PROBLEM TO WORK ON
Below are some entries. Work out how many of their lines hold the word "website", and write that number alone.

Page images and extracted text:
▶

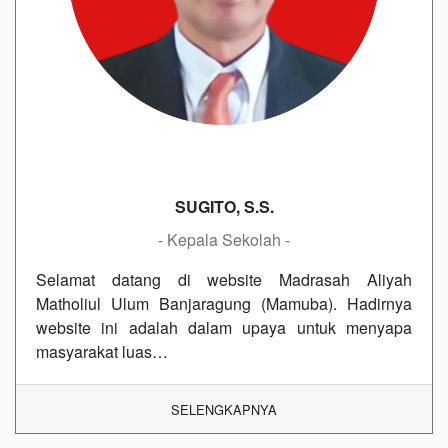
SUGITO, S.S.
- Kepala Sekolah -
Selamat datang di website Madrasah Aliyah
Matholiul Ulum Banjaragung (Mamuba). Hadirnya
website ini adalah dalam upaya untuk menyapa
masyarakat luas…
SELENGKAPNYA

◀

SOLUTION TO THIS TASK
2